## Instructions to follow
Copy out the following lines word for word, keeping every character unchanged.

═══ Material provided ═══

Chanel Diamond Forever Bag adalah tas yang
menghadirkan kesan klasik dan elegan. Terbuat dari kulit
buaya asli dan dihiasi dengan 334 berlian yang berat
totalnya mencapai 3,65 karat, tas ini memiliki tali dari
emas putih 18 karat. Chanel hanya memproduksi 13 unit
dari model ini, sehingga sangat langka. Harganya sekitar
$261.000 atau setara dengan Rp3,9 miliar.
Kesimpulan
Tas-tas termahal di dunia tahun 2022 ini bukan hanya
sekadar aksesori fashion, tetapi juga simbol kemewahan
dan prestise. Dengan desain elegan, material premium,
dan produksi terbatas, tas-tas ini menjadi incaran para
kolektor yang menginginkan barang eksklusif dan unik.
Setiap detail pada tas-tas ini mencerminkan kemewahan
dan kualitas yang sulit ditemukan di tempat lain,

═══

## Solved problem
Chanel Diamond Forever Bag adalah tas yang
menghadirkan kesan klasik dan elegan. Terbuat dari kulit
buaya asli dan dihiasi dengan 334 berlian yang berat
totalnya mencapai 3,65 karat, tas ini memiliki tali dari
emas putih 18 karat. Chanel hanya memproduksi 13 unit
dari model ini, sehingga sangat langka. Harganya sekitar
$261.000 atau setara dengan Rp3,9 miliar.
Kesimpulan
Tas-tas termahal di dunia tahun 2022 ini bukan hanya
sekadar aksesori fashion, tetapi juga simbol kemewahan
dan prestise. Dengan desain elegan, material premium,
dan produksi terbatas, tas-tas ini menjadi incaran para
kolektor yang menginginkan barang eksklusif dan unik.
Setiap detail pada tas-tas ini mencerminkan kemewahan
dan kualitas yang sulit ditemukan di tempat lain,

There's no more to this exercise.